The grounding of these characters is an interesting approach. One would be tempted to call it another attempt at the Inhumans formula, but with far sharper writing and less horrible cgi. Yet what it really brings to mind is a reminder of Stan Lee’s attempt at retooling the Silver Surfer and making him completely and totally alien from Kirby’s original intention for the character. This is a full-fledged shot at making the Eternals “relatable”, and it works up to a point.
But again, the performances help obscure this in the moment, at least where top-notch character actors like Barry Keoghan and Brian Tyree-Henry are concerned. Lauren Ridloff’s Makkari is also a welcome addition, and while the character has turned into a bit of an internet meme, Kumail Nanjiani’s Kingo genuinely elicited the most laughs I’ve gotten out of one of these in a long time. On the other hand, Angelina Jolie’s Thena should have completely hit the cutting room floor. Gemma Chan and Richard Madden aren’t the most convincing leads, but everyone involved is almost able to get away with it as solid MCU adventuring with a few higher ambitions (the Celestial looks like it’s ripped right out of the comics)…
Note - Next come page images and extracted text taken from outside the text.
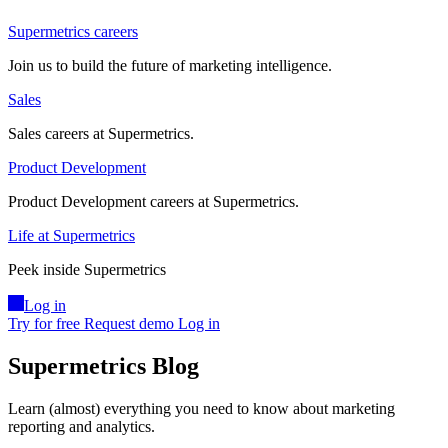
Supermetrics careers
Join us to build the future of marketing intelligence.
Sales
Sales careers at Supermetrics.
Product Development
Product Development careers at Supermetrics.
Life at Supermetrics
Peek inside Supermetrics
Log in
Try for free
Request demo
Log in
Supermetrics Blog
Learn (almost) everything you need to know about marketing
reporting and analytics.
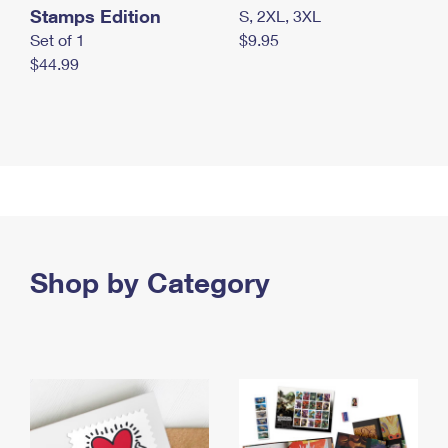
Stamps Edition
S, 2XL, 3XL
Set of 1
$9.95
$44.99
Shop by Category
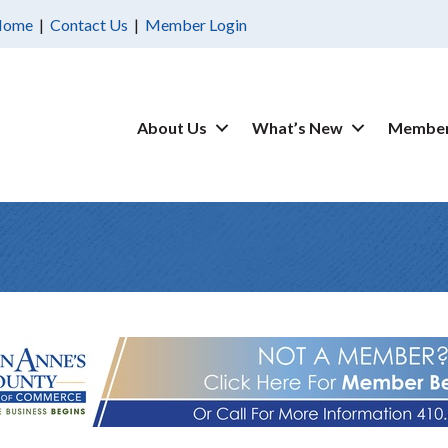
Home
|
Contact Us
|
Member Login
About Us
What’s New
Member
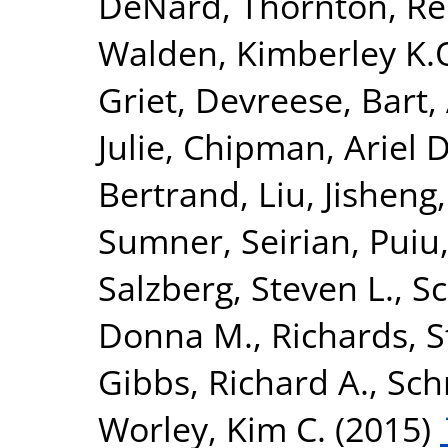
DeNard
,
Thornton, R
Walden, Kimberley K.
Griet
,
Devreese, Bart
,
Julie
,
Chipman, Ariel D
Bertrand
,
Liu, Jisheng
Sumner, Seirian
,
Puiu
Salzberg, Steven L.
,
Sc
Donna M.
,
Richards, 
Gibbs, Richard A.
,
Sch
Worley, Kim C.
(2015)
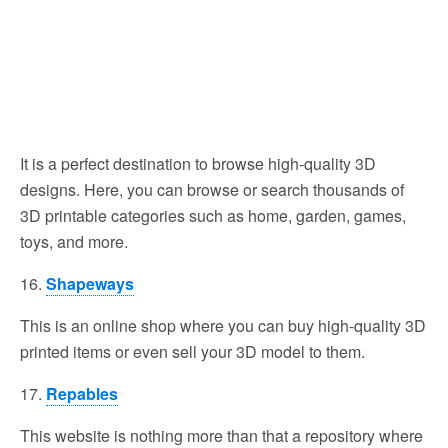
It is a perfect destination to browse high-quality 3D
designs. Here, you can browse or search thousands of
3D printable categories such as home, garden, games,
toys, and more.
16.
Shapeways
This is an online shop where you can buy high-quality 3D
printed items or even sell your 3D model to them.
17.
Repables
This website is nothing more than that a repository where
…but Zhao also has to maintain the Marvel Studios structure, and that includes a lot of badly conceived second unit action. There are the aforementioned boring antagonists (the Deviants basically look like giant dogs with tentacles for some reason). And so many of these action beats are featured in environments so dark, it’s hard to make out what’s happening outside of pretty people making poses with shiny gold energy things. This becomes a detriment that no amount of tried and true borrowing from the masters is really going to fix, especially when the sludge colored finale exhaustingly unfurls itself. It’s that war between Zhao’s storytelling instincts and everything that is a prerequisite for the Marvel way of moviemaking that makes Eternals interesting to look at from a clinical perspective, but also highlights that really, maybe not every auteur needs to make blockbusters – particularly in an environment as creatively stifling as the MCU.
Regardless, for sheer ambition alone, Eternals is better than any of Marvel’s Phase 4 offerings to this point. I’ve hated almost everything they’ve done post-Endgame, though, so it’s a very low bar to clear.